==== Extracted information
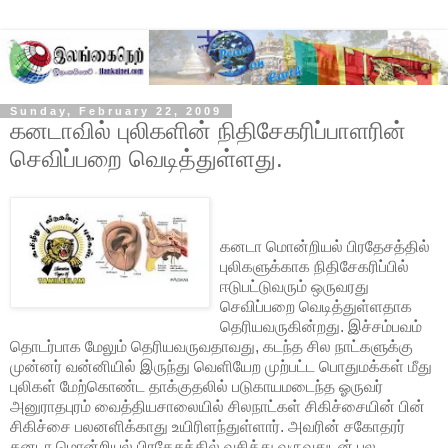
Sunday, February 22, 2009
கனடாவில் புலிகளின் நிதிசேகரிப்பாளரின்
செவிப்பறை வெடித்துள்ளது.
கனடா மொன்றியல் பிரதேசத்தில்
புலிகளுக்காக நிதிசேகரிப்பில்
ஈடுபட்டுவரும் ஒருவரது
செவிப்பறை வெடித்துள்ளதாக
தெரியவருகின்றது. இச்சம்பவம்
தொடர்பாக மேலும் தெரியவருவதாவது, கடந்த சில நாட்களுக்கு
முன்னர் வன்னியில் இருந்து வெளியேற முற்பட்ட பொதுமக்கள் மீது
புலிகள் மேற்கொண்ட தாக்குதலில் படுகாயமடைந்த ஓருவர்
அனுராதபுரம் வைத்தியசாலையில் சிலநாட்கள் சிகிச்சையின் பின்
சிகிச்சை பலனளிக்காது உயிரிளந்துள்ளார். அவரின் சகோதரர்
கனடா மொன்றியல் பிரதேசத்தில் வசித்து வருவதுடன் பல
========
==== Extracted information
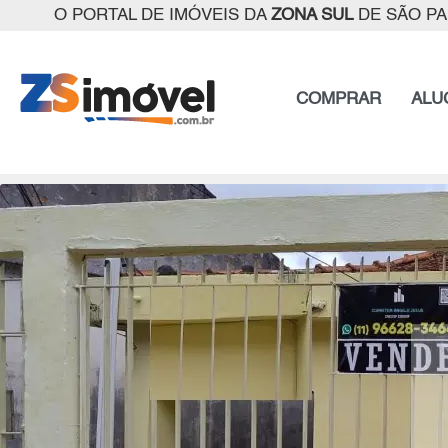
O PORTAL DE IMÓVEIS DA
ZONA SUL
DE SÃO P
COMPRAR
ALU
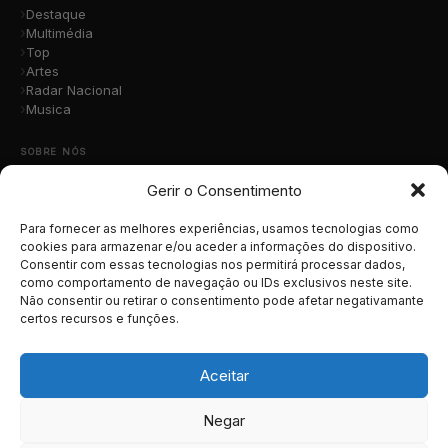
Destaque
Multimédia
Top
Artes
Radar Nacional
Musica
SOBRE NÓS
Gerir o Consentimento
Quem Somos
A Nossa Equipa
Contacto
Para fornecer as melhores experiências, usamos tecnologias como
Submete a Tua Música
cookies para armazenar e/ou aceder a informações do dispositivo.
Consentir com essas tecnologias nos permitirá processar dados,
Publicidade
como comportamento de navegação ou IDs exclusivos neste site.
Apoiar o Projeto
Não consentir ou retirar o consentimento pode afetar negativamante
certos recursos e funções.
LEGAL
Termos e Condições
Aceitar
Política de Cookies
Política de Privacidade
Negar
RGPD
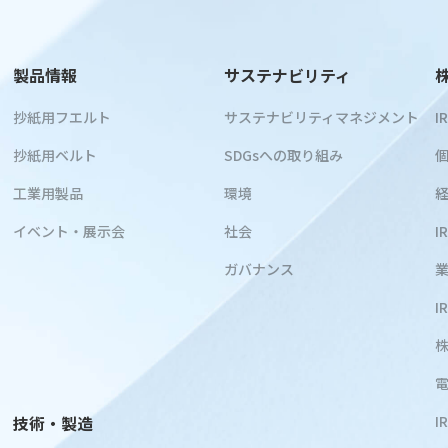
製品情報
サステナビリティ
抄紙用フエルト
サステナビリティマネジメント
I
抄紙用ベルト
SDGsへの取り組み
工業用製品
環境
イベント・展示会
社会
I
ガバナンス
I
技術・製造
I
========
_Goal of the exercise_: The answer is the lines above between the line holding "Sunday, February 22, 2009" and the line holding "அனுராதபுரம் வைத்தியசாலையில் சிலநாட்கள்", inclusive, each written out exactly, and no others.

_Finished exercise_:
Sunday, February 22, 2009
கனடாவில் புலிகளின் நிதிசேகரிப்பாளரின்
செவிப்பறை வெடித்துள்ளது.
கனடா மொன்றியல் பிரதேசத்தில்
புலிகளுக்காக நிதிசேகரிப்பில்
ஈடுபட்டுவரும் ஒருவரது
செவிப்பறை வெடித்துள்ளதாக
தெரியவருகின்றது. இச்சம்பவம்
தொடர்பாக மேலும் தெரியவருவதாவது, கடந்த சில நாட்களுக்கு
முன்னர் வன்னியில் இருந்து வெளியேற முற்பட்ட பொதுமக்கள் மீது
புலிகள் மேற்கொண்ட தாக்குதலில் படுகாயமடைந்த ஓருவர்
அனுராதபுரம் வைத்தியசாலையில் சிலநாட்கள் சிகிச்சையின் பின்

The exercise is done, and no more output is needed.